Salerno

Ospite della trasmissione "Granatissimi" in onda ogni martedì su Otto Channel (canale 696 del digitale terrestre), il noto dirigente sportivo Vito Giordano ha analizzato il momento vissuto dalla Salernitana: “A Chiavari è stata una soddisfazione immensa. Mister Bollini ha preparato benissimo la partita, la difesa è stata forte e arcigna e la Salernitana è riuscita a ripartire con bravura e continuità. Quando Coda detta la profondità è un attaccante che può far male alle difese avversarie, anche lunedì si è confermato un bomber di categoria. Mi piace che i granata abbinino bel gioco ed esperienza, peccato soltanto per l’espulsione di Zito che, ad ora, non ha i 90 minuti nelle gambe. Secondo me il mister doveva sostituirlo prima, così come ha fatto successivamente con Odjer”. Focus su Massimo Coda: “Per come sta giocando, è l’anima di tutta la Salernitana. Avere un centravanti che segna e un portiere che dà sicurezza è tanta roba per questa categoria. Abbiamo un bomber che sta benissimo fisicamente, segna gol da serie A e anche a Chiavari ha deciso la partita con una giocata da calciatore di categoria superiore. E’ un giocatore che ci tiene molto a far bene a Salerno”.

Sul mercato invernale e sul lavoro del direttore sportivo: “Fabiani secondo me avrebbe preso anche qualche altra cosa, gli sarebbe piaciuto portare a Salerno un calciatore duttile come Crimi che in extremis ha firmato per il Cesena. Purtroppo era incatenato dalla situazione di alcuni elementi che non sono andati via; Schiavi, ad esempio, era sul mercato, ma ha un ingaggio pesante e non tutti possono permetterselo. Alla fine la scelta è stata quella di acquistare in base alle cessioni, non a caso sono arrivati quattro giocatori per altrettante partenze. Fabiani si è mosso con esperienza, ha alle spalle una proprietà solida e lui è il tutore di Salerno: è un professionista che ha la capacità di gestire tante situazioni con intelligenza ed equilibrio. Vedete la vicenda Caccavallo: il ds lo ha preso a zero, se il Venezia vince il campionato dovrà sborsare un bel po’ di soldini”.Sull'attuale classifica e sulle prospettive future delle varie squadre:  “E’ un campionato scadente, livellato verso il basso. All’inizio Cittadella e Benevento hanno rappresentato una sorpresa, ma il Verona è l’emblema di un torneo in cui nessuno ha saputo trovare continuità. La Salernitana secondo me può puntare ai play off soltanto l’anno prossimo, ha perso troppi punti per strada: dopo Trapani temevamo potessimo andare ai play out, sappiamo benissimo quanto la tifoseria abbia sofferto a causa di quel ko”.
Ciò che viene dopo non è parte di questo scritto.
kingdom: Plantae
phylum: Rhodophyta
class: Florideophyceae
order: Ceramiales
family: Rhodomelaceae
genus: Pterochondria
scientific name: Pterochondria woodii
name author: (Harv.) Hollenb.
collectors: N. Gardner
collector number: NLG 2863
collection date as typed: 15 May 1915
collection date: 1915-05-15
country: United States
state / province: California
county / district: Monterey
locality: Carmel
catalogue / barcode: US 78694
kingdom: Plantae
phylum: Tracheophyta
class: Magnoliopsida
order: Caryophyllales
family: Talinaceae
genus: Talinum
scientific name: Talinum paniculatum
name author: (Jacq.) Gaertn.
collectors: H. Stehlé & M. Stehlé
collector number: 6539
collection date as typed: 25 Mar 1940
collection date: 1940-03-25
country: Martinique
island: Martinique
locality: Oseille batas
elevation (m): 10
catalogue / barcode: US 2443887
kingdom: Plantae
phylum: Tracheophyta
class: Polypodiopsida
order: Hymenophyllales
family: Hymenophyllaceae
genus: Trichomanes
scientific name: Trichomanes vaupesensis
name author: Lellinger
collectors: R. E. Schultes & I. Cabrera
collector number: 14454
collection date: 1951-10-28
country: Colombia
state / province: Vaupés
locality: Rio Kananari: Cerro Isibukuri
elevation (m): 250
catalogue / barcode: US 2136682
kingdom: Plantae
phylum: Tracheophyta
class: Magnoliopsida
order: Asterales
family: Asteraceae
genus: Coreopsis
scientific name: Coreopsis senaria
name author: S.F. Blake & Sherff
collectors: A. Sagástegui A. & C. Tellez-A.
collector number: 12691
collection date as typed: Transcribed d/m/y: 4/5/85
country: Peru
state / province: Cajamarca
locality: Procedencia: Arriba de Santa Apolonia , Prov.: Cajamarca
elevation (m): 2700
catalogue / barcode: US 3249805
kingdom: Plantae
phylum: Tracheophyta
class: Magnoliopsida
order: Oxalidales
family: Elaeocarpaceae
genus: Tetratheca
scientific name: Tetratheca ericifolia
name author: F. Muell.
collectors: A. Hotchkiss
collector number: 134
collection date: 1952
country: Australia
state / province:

Sul rapporto con la tifoseria: “La Salernitana viene sempre accolta con affetto dalla provincia, questo è fondamentale in un percorso di crescita. La gente vuol vedere i calciatori da vicino, ne farei una a settimana di queste manifestazioni. I granata devono tastare con mano l’affetto di Sapri, Battipaglia, Eboli, Montecorvino, di tante città che amano la Salernitana”. Infine sulla prossima partita: “L’Ascoli ha pareggiato a Verona, gioca bene fuori casa e ha avuto sempre continuità di risultati. Non dobbiamo trascurare la prestazione di Chiavari, ma ragionare partita dopo partita è l’unica soluzione per vivere una stagione in serenità. Nessuno si immaginava di andare a vincere in Liguria, ma dobbiamo continuare su questa strada perché il campionato è ancora lungo. Se poi ci faranno sognare, ben venga. Pronostico? Bel gioco e vittoria. Sono convinto che Rosina tornerà titolare e farà un altro assist vincente per Coda”.